Dir: Brian Koppelman and David Levien
Anchor Bay Films
There is something off-kilter about a Michael Douglas vehicle in 2010. Just like the return of Mel Gibson earlier this year in The Edge of Darkness, Douglas’ man out of time performance in Solitary Man isn’t only unsettling, but doesn’t fit in this day and age. But if we’re going to stick with maxims, there’s that one about teaching old dogs new tricks.
This is what I mean: both Mel and Michael went off the map for awhile but when they returned, they both picked roles as if neither has been absent from leading roles for a decade. Gibson, best known for unhinged and glowering, selects a movie that calls for unhinged and glowering. And Douglas, once beloved for his rich, lecherous lizards in Fatal Attraction, Wall Street and Basic Instinct, takes a role that wants us to believe every hot 18-year-old still wants to hit that leathery ass.
In Solitary Man, Douglas plays Ben Kalmen, a once powerful-New York City car salesman who has lost his business, his wife (Susan Sarandon in a throwaway role) and his money after taking part in a scam. Instead of getting his life back in order, Kalmen instead cheats on his rich girlfriend Jordan (Mary-Louise Parker in another throwaway role) with any tight-bodied woman he can sweet talk into bed. But then Kalmen must escort Jordan’s daughter (Imogen Poots, struggling with that American accent) to his alma mater in Boston for a tour and to put in a good word with the dean. Then something really shitty happens.

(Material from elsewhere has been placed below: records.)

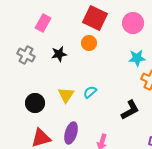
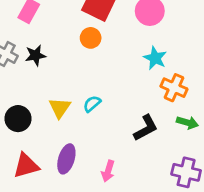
black star: (59, 54) -> (35, 55), moved
cyan star: (137, 58) -> (155, 58), turned 30

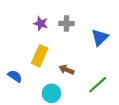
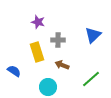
gray cross: (66, 23) -> (58, 40), moved
yellow rectangle: (40, 56) -> (37, 52), turned -42

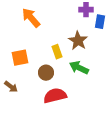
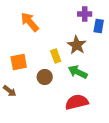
red semicircle: (55, 96) -> (77, 102), moved

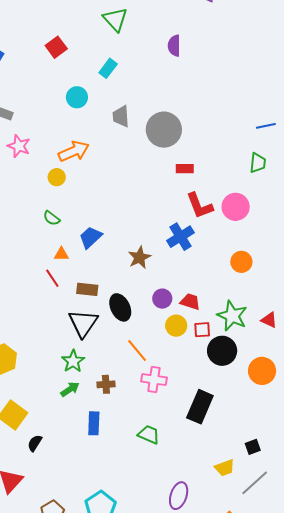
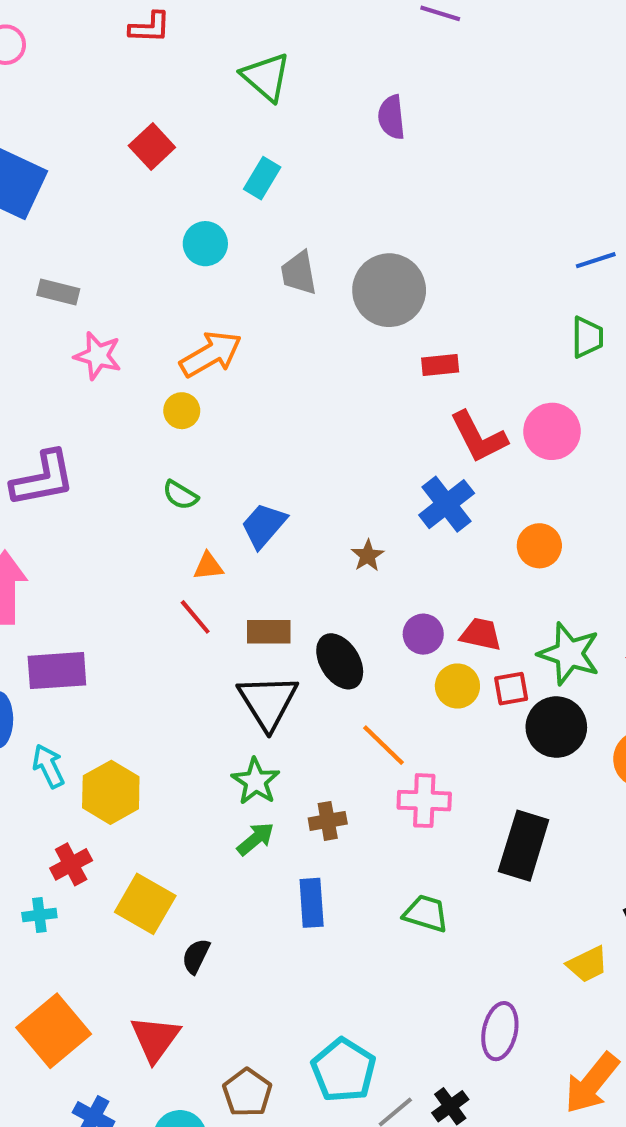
brown star: (139, 257) -> (368, 556), size x0.7
orange circle: (241, 262) -> (539, 546), moved

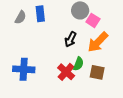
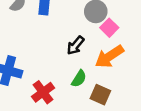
red cross: (66, 72) -> (43, 92), moved

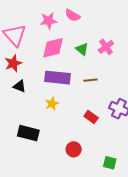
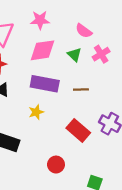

Despite a supporting cast that includes Sarandon, “The Office’s” Jenna Fischer, Jesse Eisenberg (putting the final nail in the coffin of virginal loser typecasting) and Danny DeVito, Solitary Man is Michael Douglas’ show. Everyone else in this film is a tiny satellite bouncing into the big bad Ben who just lets his life slip more and more out of control for a reason that is both pitiable and laughable. Admittedly, Douglas does have a commanding presence and it is good to see him back, but as his character becomes less and less likable, Solitary Man goes off the rails.
And it’s not that films about curmudgeons or unlikable protagonists are a bad thing. Recently, Clint Eastwood in Gran Torino and Hal Halbrook in That Evening Sun proved otherwise. But Douglas’ reason for being such a cock is shallow, unbelievable and not worth waiting until the final minutes to uncover. Hopefully, Solitary Man is just a warm up role for the Douglas who can inhabit the skin of unlikable protagonist (Wonder Boys) and still convince us he’s human. This time he is nothing more than a contrivance.